Потом он посмотрел на меня внимательно и, вероятно, убедившись, что я в лихорадке и за себя не отвечаю, взял меня под руку и повел в мою комнату.
– Сиди, – сказал он, втолкнув меня.
Дверь захлопнулась, и я слышал, как в замке щелкнул ключ.
Негодованию моему не было предела. Мои вопли и стуки в дверь не помогли нисколько. Часа через полтора я услышал, как отец прошел в переднюю, скрипнула дверь, а я понял, что он теперь в больнице. Я стал кликать то матушку, то сестру. Сначала никто не подходил к двери, вероятно, по приказу отца. Наконец, я услышал робкие шаги Машеньки. Она шопотом, в замочную скважину, объяснила мне, что батюшка унес ключ с собою, строжайше запретив не только выпускать меня из комнаты, но даже и разговаривать со мною.
Тогда я стал придумывать способ выйти из моей темницы. Окно моей комнаты выходило в сад, но квартира наша была во втором этаже. Прильнув к стеклу, я убедился, что под моим окном есть небольшой выступ, а рядом водосточная труба. Это меня ободрило. Я схватил ножик и стал выставлять вторую раму. Минут через десять я, напялив на себя меховую куртку, в которой я ходил на охоту, и захватив кинжал – подарок князя – распахнул окно и пополз по трубе в сад. Выбежав беспрепятственно через калитку, я помчался, едва переводя дух, по Измайловскому проспекту. На Вознесенском мне пришлось замедлить свой бег, потому что густые толпы пешеходов двигались вдоль улицы, занимая не только тротуары, но и мостовую. Я стал прислушиваться к разговорам. И, право, многое показалось мне тогда вовсе неожиданным.
– Ишь, какую игру выдумали, – рассуждала, например, какая-то чуйка. – Два раза им присягай… Одному-другому. Помыкают, как бессловесными…
– А, сказывают, дяденька, будто Константин Павлович волю даст, – по обету, за исцеление супруги его светлейшей от недугов…
– Волю, милый, не дают, а берут… Бери – не зевай. А прозеваешь – кнута узнаешь…
– Чего зря болтать: Константин, Константин… А чем он лучше Николая? У меня сука ощенилась… Все пятеро точка в точку. И не разберешь. Все едино – сукины дети.
Я пересек Морскую, но дальше итти было трудно. Из разговоров в толпе я понял, что мятежники окружены, что вокруг Исаакия, вдоль заборов, стоят войска и что на Адмиралтейском проспекте резервы. Но я решил пробраться во что бы то ни стало на Сенатскую площадь. Я направился к Почтамтской улице и натолкнулся там на Павловский полк, который шел в боевом порядке, чтобы отрезать мятежникам тыл. Я, однако, надеялся, что доберусь до Конногвардейского бульвара переулками, откуда я хотел выйти на площадь.
План мой удался. Ровно в три часа пополудни я стоял в толпе, зорко за всеми наблюдая, несмотря на нервическую лихорадку, которая мною овладела. Уже начинало смеркаться. Снегу было мало, ноги скользили; над площадью висел синий туман; дул холодный восточный ветер…

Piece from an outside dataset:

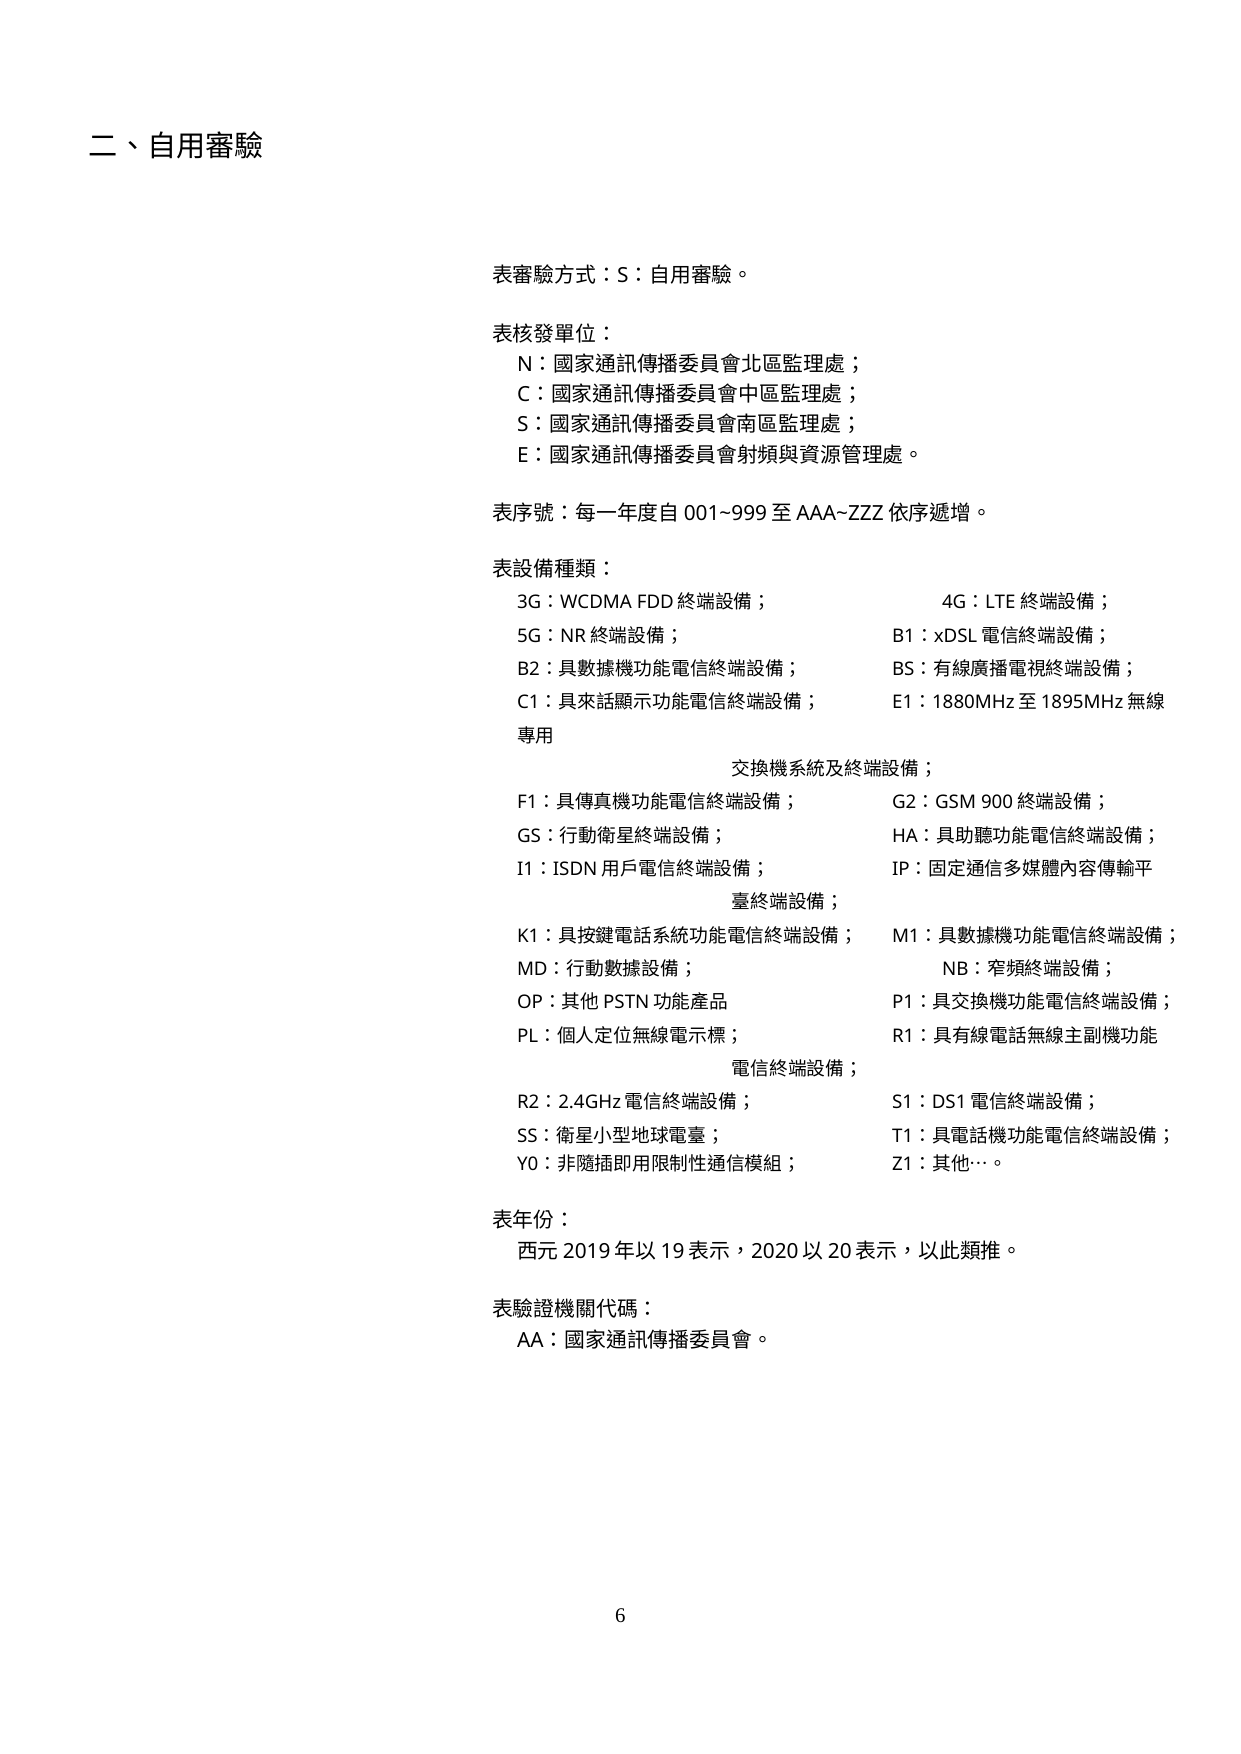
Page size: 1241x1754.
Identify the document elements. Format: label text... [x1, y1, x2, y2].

Я видел, как со стороны Адмиралтейского проспекта выехал верхом на площадь сам Николай Павлович. Как только он приблизился к забору, окружавшему Исаакий, оттуда раздались крики и брань рабочих и в царя полетели поленья. Одно полено ударило по ноге лошадь, на которой сидел государь, и она шарахнулась в сторону. Тогда Николай Павлович сделал воль-фас, лошадь заплясала, он повернул ее и поскакал назад.

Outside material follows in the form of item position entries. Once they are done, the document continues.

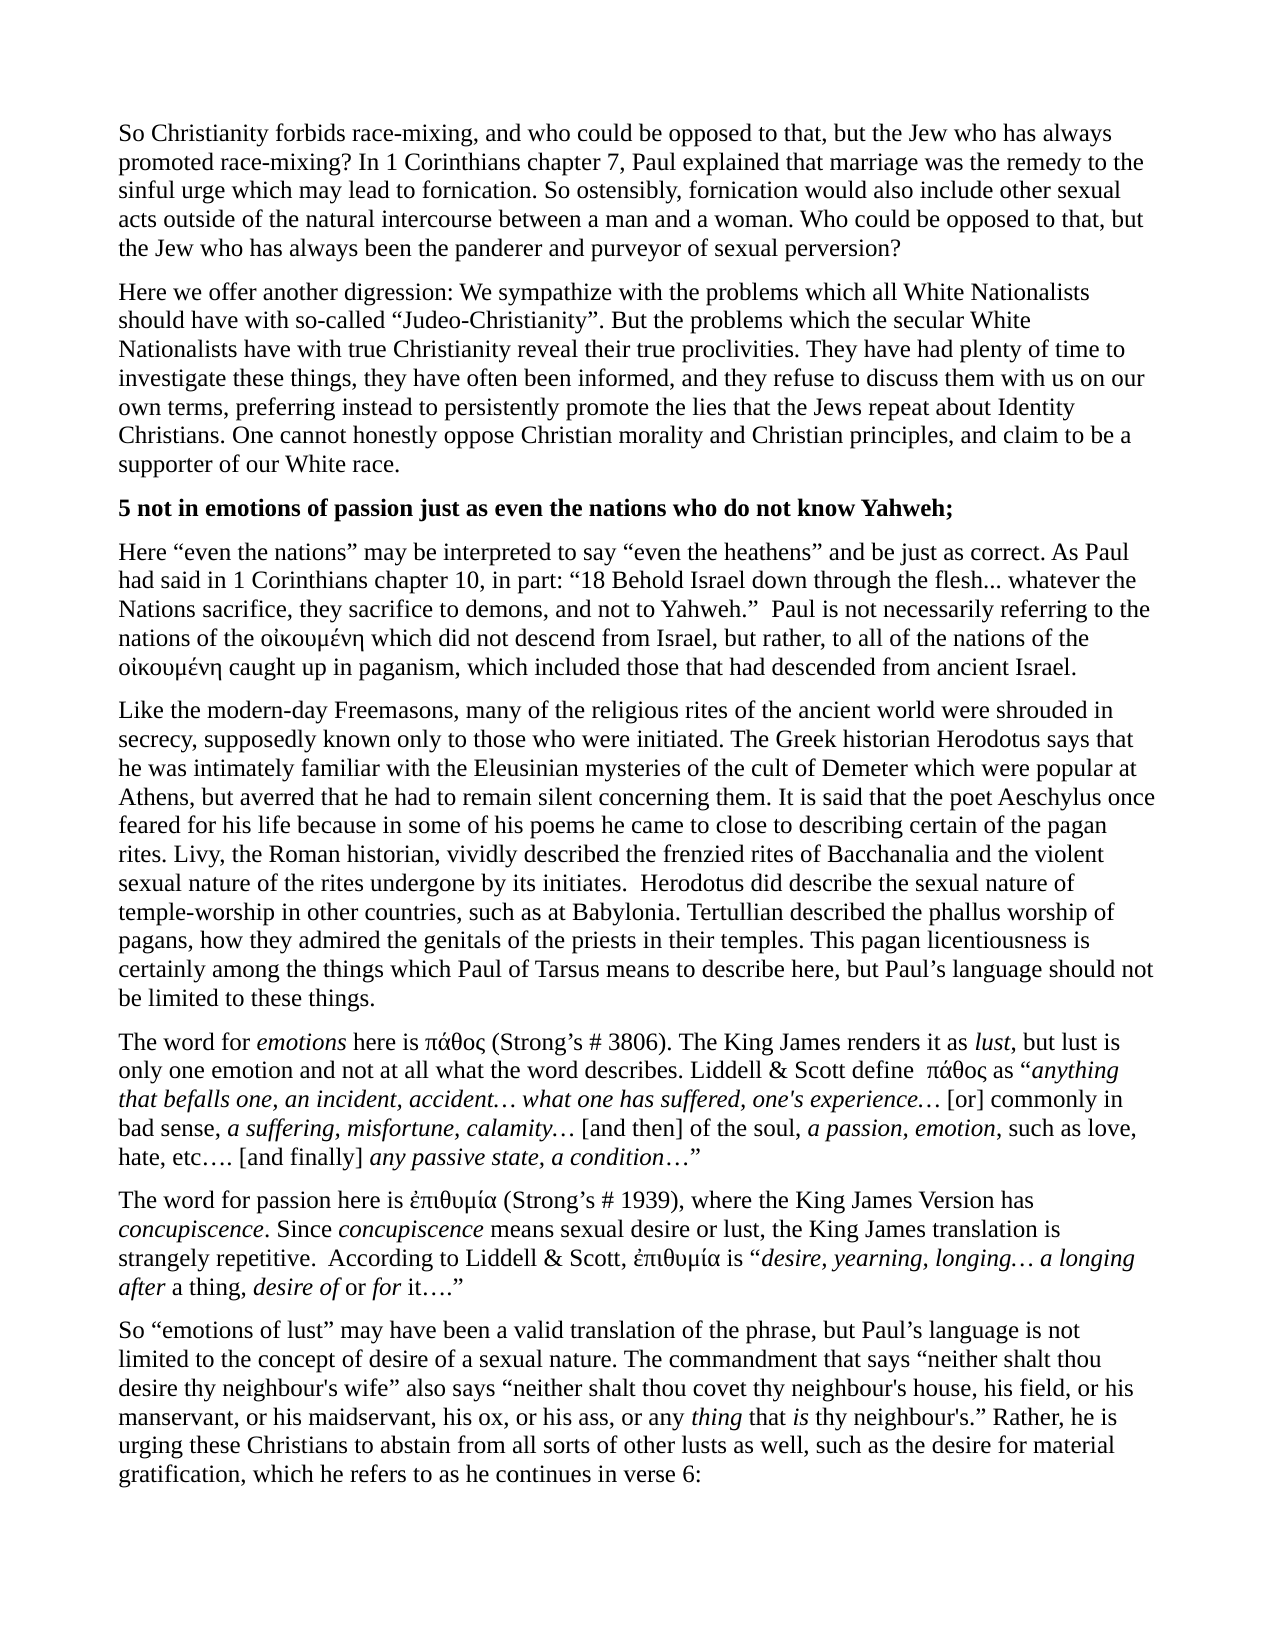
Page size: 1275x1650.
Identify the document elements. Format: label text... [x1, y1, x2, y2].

text 5 not in emotions of passion just as even the nations who do not know Yahweh; [118, 493, 1157, 522]
text Here we offer another digression: We sympathize with the problems which all White Nationalists should have with so-called “Judeo-Christianity”. But the problems which the secular White Nationalists have with true Christianity reveal their true proclivities. They have had plenty of time to investigate these things, they have often been informed, and they refuse to discuss them with us on our own terms, preferring instead to persistently promote the lies that the Jews repeat about Identity Christians. One cannot honestly oppose Christian morality and Christian principles, and claim to be a supporter of our White race. [118, 277, 1157, 478]
text The word for emotions here is πάθος (Strong’s # 3806). The King James renders it as lust, but lust is only one emotion and not at all what the word describes. Liddell & Scott define πάθος as “anything that befalls one, an incident, accident… what one has suffered, one's experience… [or] commonly in bad sense, a suffering, misfortune, calamity… [and then] of the soul, a passion, emotion, such as love, hate, etc…. [and finally] any passive state, a condition…” [118, 1027, 1157, 1171]
text So Christianity forbids race-mixing, and who could be opposed to that, but the Jew who has always promoted race-mixing? In 1 Corinthians chapter 7, Paul explained that marriage was the remedy to the sinful urge which may lead to fornication. So ostensibly, fornication would also include other sexual acts outside of the natural intercourse between a man and a woman. Who could be opposed to that, but the Jew who has always been the panderer and purveyor of sexual perversion? [118, 118, 1157, 262]
text Here “even the nations” may be interpreted to say “even the heathens” and be just as correct. As Paul had said in 1 Corinthians chapter 10, in part: “18 Behold Israel down through the flesh... whatever the Nations sacrifice, they sacrifice to demons, and not to Yahweh.” Paul is not necessarily referring to the nations of the οἰκουμένη which did not descend from Israel, but rather, to all of the nations of the οἰκουμένη caught up in paganism, which included those that had descended from ancient Israel. [118, 537, 1157, 681]
text The word for passion here is ἐπιθυμία (Strong’s # 1939), where the King James Version has concupiscence. Since concupiscence means sexual desire or lust, the King James translation is strangely repetitive. According to Liddell & Scott, ἐπιθυμία is “desire, yearning, longing… a longing after a thing, desire of or for it….” [118, 1186, 1157, 1301]
text Like the modern-day Freemasons, many of the religious rites of the ancient world were shrouded in secrecy, supposedly known only to those who were initiated. The Greek historian Herodotus says that he was intimately familiar with the Eleusinian mysteries of the cult of Demeter which were popular at Athens, but averred that he had to remain silent concerning them. It is said that the poet Aeschylus once feared for his life because in some of his poems he came to close to describing certain of the pagan rites. Livy, the Roman historian, vividly described the frenzied rites of Bacchanalia and the violent sexual nature of the rites undergone by its initiates. Herodotus did describe the sexual nature of temple-worship in other countries, such as at Babylonia. Tertullian described the phallus worship of pagans, how they admired the genitals of the priests in their temples. This pagan licentiousness is certainly among the things which Paul of Tarsus means to describe here, but Paul’s language should not be limited to these things. [118, 696, 1157, 1012]
text So “emotions of lust” may have been a valid translation of the phrase, but Paul’s language is not limited to the concept of desire of a sexual nature. The commandment that says “neither shalt thou desire thy neighbour's wife” also says “neither shalt thou covet thy neighbour's house, his field, or his manservant, or his maidservant, his ox, or his ass, or any thing that is thy neighbour's.” Rather, he is urging these Christians to abstain from all sorts of other lusts as well, such as the desire for material gratification, which he refers to as he continues in verse 6: [118, 1316, 1157, 1488]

Из каре раздался залп, но стреляли, кажется, в воздух, еще не веря, что будет кровь. Рискуя попасть под выстрелы, я пошел прямо на каре. Вокруг памятника Петру стояли московцы, а рядом гвардейский экипаж.
Когда я вплотную подошел к инсургентам, чья-то дружеская рука меня приветствовала. Я поднял глаза и увидел Рылеева. Он был в солдатской перевязи, с сумкою и ружьем. Я не успел с ним перекинуться ни единым словом. Раздался крик, и я увидел, что прямо на каре, с обнаженными палашами скачут конногвардейцы.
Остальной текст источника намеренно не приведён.